Average U.S. home prices climbed 12.95 percent in 2005 despite rising mortgage rates in the second half of last year, the Office of Federal Housing Enterprise Oversight said on Wednesday.
“Despite recent indications that a slowdown may be forthcoming, house price appreciation during 2005 continued to hover at near-record levels,” OFHEO Chief Economist Patrick Lawler said in a statement.
Home values appreciated 2.86 percent during the fourth quarter from the third quarter of 2005, at an annualized rate of 11.4 percent.
Prices have posted double-digit increases on record home sales amid low interest rates and increased buying of second homes for vacation, retirement or investment.
“While (price) deceleration continues in some areas, appreciation generally is still extremely strong,” Lawler said. ”Mortgage rates climbed significantly during the second half of last year, but the effect of that increase on price appreciation so far appears to be limited.”
Last year’s rate of appreciation is about double the historical average of 6.4 percent, according to Bankrate Inc.
Recent reports on new and existing home sales, however, point to a long-anticipated slowing. The risk is that consumers will start feeling less confident when their home equity growth ebbs, and they curb the spending that has been a major economic driver.
For the first time since the third quarter of 2003, OFHEO said, one of the regions in its index showed a four-quarter price decline. Prices in Burlington, North Carolina, fell about 1 percent between the fourth quarter of 2004 and fourth quarter of 2005.
Still, four-quarter home price gains reached all-time highs in 26 areas such as Orlando-Kissimmee, Florida, and El Paso, Texas.
The housing market appears at a crossroads, with sales slowing but prices in many regions steadily rising.
“One way to interpret it is that sellers may have only been willing to sell if they got the prices they were expecting,” said Dean Maki, chief U.S. economist at Barclays Capital. ”Fewer got that, so there were less actual transactions as prices continued to rise.”
Price appreciation should moderate this year, particularly with the inventory of unsold homes heading north, he said.
Buying power seen shrinking
Sales of existing homes slid 2.8 percent in January to the slowest pace in almost two years and the fifth straight monthly drop, the National Association of Realtors said on Tuesday. Meantime, the number of houses on the market hit a high last seen in 1998.
As sales slow from all-time peaks, prices should tail off along with consumer confidence and spending, according to economists.
“Fixed mortgages rates are still historically attractive” at about 6-1/4 percent on 30-year loans, said Greg McBride, senior financial analyst at Bankrate Inc. “If rates moved higher suddenly, closer to 7 percent, that would be a severe drag on consumer buying power.”
Flatter national growth in the low single digits over the next couple of years will most crimp spending by recent buyers that have not yet built up much home equity, he said.
Analysts stress that while home prices may slump in some coastal areas that posted the greatest increases this decade, the expectation on a national level is for a leveling of prices rather than a decline.
Arizona posted the greatest gains by a wide margin last year.
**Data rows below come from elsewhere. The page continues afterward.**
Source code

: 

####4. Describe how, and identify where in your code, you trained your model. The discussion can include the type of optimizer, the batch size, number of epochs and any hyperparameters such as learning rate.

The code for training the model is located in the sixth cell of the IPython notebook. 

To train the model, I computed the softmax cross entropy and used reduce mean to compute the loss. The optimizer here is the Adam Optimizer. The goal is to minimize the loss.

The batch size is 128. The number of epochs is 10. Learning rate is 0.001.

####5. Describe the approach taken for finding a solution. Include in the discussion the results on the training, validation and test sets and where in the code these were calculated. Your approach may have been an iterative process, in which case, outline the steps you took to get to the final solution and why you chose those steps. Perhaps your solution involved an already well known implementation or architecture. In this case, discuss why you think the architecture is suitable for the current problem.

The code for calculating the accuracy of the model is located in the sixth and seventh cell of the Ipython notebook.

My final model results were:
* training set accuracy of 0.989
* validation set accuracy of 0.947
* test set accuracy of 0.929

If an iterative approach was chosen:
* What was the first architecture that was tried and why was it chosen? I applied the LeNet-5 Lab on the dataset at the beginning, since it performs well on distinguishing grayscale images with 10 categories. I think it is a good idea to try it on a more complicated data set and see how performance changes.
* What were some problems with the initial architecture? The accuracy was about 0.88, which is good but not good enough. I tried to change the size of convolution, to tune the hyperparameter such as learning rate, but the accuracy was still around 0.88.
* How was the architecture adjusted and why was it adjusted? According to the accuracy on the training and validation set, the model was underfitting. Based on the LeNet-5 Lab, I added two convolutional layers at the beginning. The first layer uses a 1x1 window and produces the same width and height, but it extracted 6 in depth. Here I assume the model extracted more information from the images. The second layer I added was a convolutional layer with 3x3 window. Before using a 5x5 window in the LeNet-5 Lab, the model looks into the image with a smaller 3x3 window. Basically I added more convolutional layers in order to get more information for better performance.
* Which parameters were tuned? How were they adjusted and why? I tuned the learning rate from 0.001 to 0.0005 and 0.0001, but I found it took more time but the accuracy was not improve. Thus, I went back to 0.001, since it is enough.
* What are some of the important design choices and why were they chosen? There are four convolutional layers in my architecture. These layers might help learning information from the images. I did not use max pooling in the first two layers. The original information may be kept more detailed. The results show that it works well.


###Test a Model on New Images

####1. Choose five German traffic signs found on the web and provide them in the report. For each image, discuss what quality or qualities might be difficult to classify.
Prices jumped 34.9 percent during the period, more than 8 percentage points above the rate in second-placed Florida.
Price growth along the East Coast from Maryland to Florida was the highest since OFHEO launched the house price index in 1975. Prices in the region leaped 17.8 percent in the most recent four quarters, OFHEO said.
Home prices rose at the slowest rate in the East North Central division, which includes Michigan, Wisconsin, Illinois, Indiana and Ohio.